The methods adopted for this systematic review and meta-analysis were compliant with the Preferred Reporting Items for Systematic Review and Meta-Analysis (PRISMA) guidelines. The protocol for this meta-analysis has been registered in PROSPERO (registration number: CRD42020219127).

Inclusion and exclusion criteria

Study type

Single-arm prospective studies were eligible for inclusion, which could be single center or multi-center.

Population

Patients with R/R MM were enrolled.

Intervention

Patients received anti-BCMA CAR T-cell infusion were enrolled.

Outcomes

Efficacy and/or safety outcome measures were involved, including the overall response rate (ORR), complete response rate (CRR), minimal residual disease (MRD) negativity, progression-free survival (PFS), overall survival (OS), and adverse events (AEs). AEs were graded following National Cancer Institute Common Terminology Criteria for Adverse Events (NCI-CTCAE v. 4.03). The CRS and neurotoxicity grades were determined by the criteria reported by the CARTOX working group [14]. ORR included partial response (PR), very good partial response (VGPR), complete response (CR) and stringent complete response (sCR). CRR included CR and sCR.

Exclusion criteria

Case reports, dual-target CAR T studies and studies using cocktail strategy (combining CAR T cells with different targets in a cocktail infusion) were excluded.

Search strategy

We searched PubMed, Embase, Web of Science, Cochrane library, ClinicalTrials.gov, China Biology Medicine disc (CBM disc) and Wanfang Data on 21 April 2021. Abstracts from American Society of Haematology (ASH) were also scanned on 9 December 2020 to ensure data integrity. The retrieval strategy was based on a combined use of subject words and free words, and adjusted according to different databases (see Supplementary materials for an example full search strategy).

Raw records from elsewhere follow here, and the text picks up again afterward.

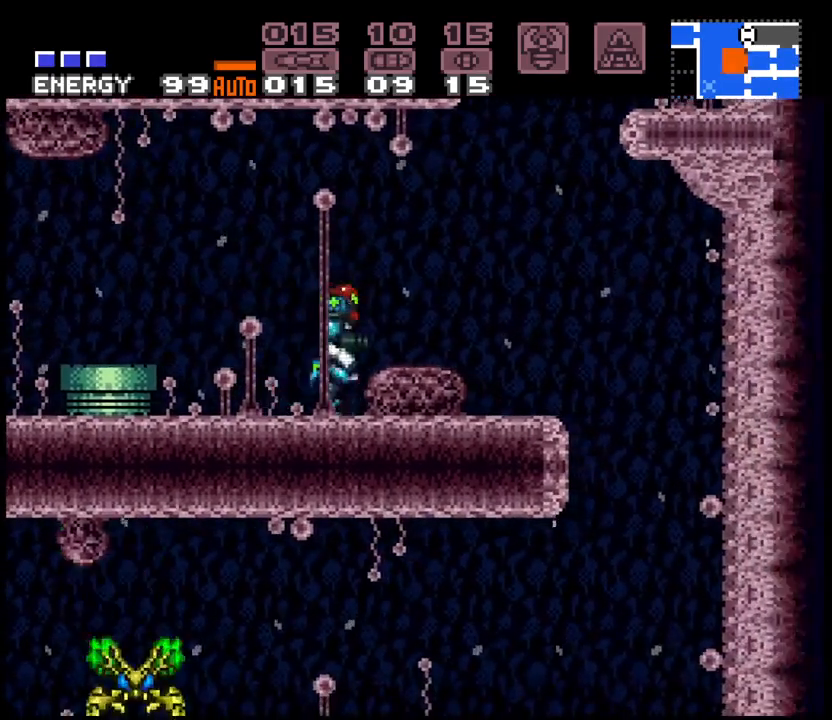
{"dt_ms": 500, "buttons": ["A", "DPAD_RIGHT"], "events": [[83, "B", "down"], [450, "B", "up"]]}
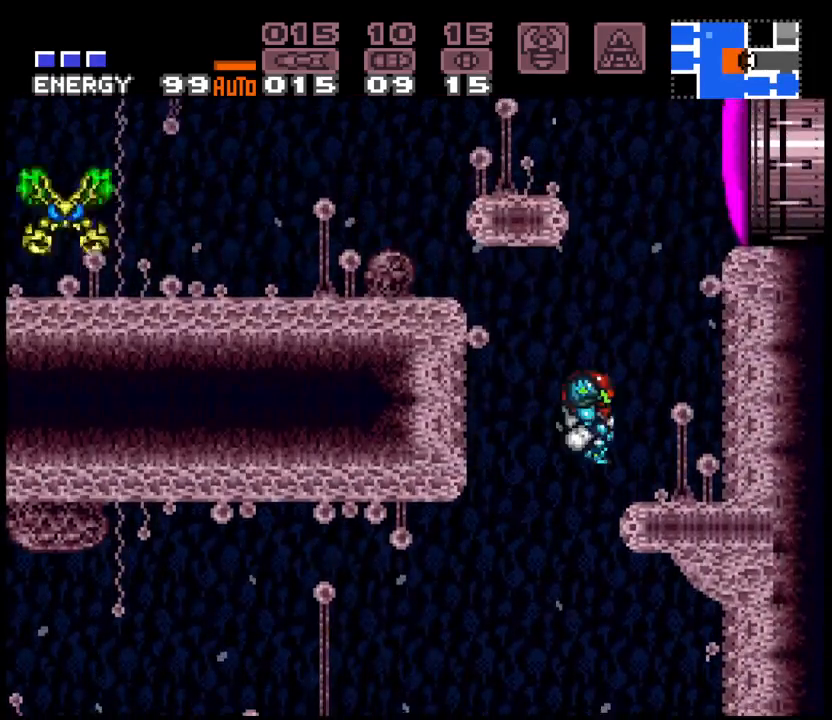
{"dt_ms": 500, "buttons": ["A", "B", "DPAD_RIGHT"], "events": [[67, "DPAD_RIGHT", "up"], [100, "DPAD_LEFT", "down"], [283, "B", "down"], [317, "DPAD_LEFT", "up"], [417, "DPAD_RIGHT", "down"]]}
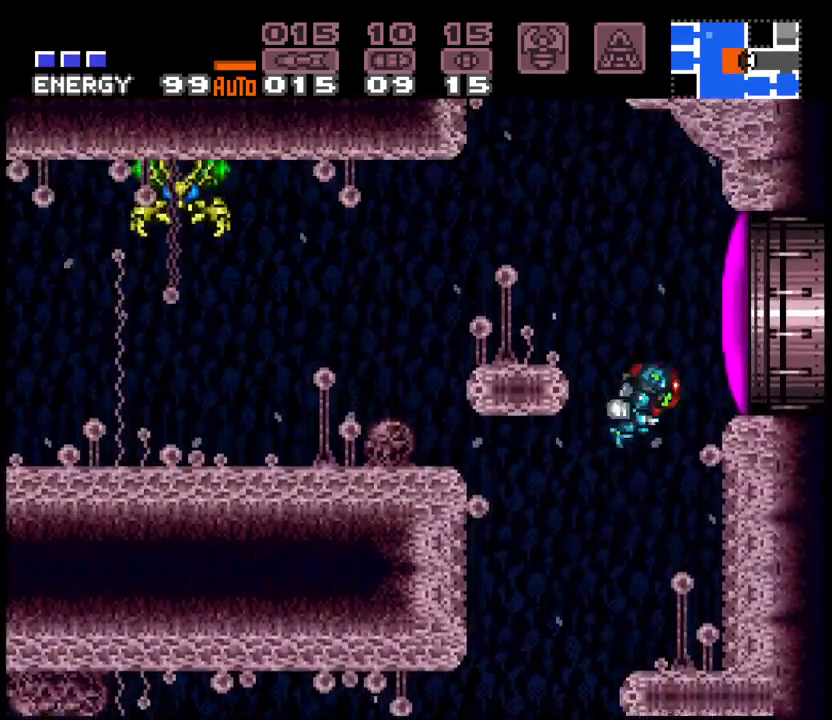
{"dt_ms": 500, "buttons": ["A", "DPAD_LEFT"], "events": [[17, "DPAD_RIGHT", "up"], [67, "DPAD_LEFT", "down"], [217, "B", "up"]]}
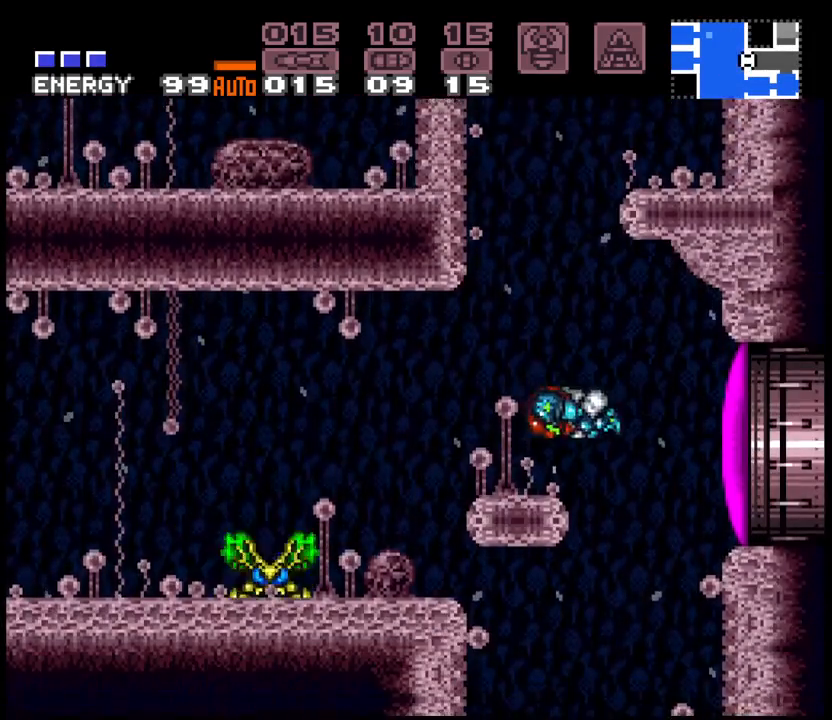
{"dt_ms": 500, "buttons": ["A", "B", "DPAD_RIGHT"], "events": [[33, "L1", "down"], [133, "L1", "up"], [167, "B", "down"], [167, "DPAD_LEFT", "up"], [217, "DPAD_RIGHT", "down"]]}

Article selection and data extraction

EndNote X9 software was used for article selection. Three authors (L.Z., W.Y. and X.S.) independently screened the titles and abstracts. All potentially relevant articles were investigated by reading the full text. Disagreements in the selection of studies were resolved by a fourth author (L.C.). Data extraction was also performed independently by three authors (L.Z., W.Y. and X.S.) using Excel (Microsoft 2010). Disputes were resolved through discussion between authors, with a fourth author (L.C.) adjudication if necessary. The following data were collected: authors, year of publication, median age of patients, prior lines of therapy, product names and structural characteristics of CAR T-cells, the dose of infused CAR+ T cells, number of patients, fluorescence in situ hybridization (FISH) results of patients, BCMA expression of tumour cells, extramedullary disease (EMD) of patients, efficacy outcome measures and safety outcome measures.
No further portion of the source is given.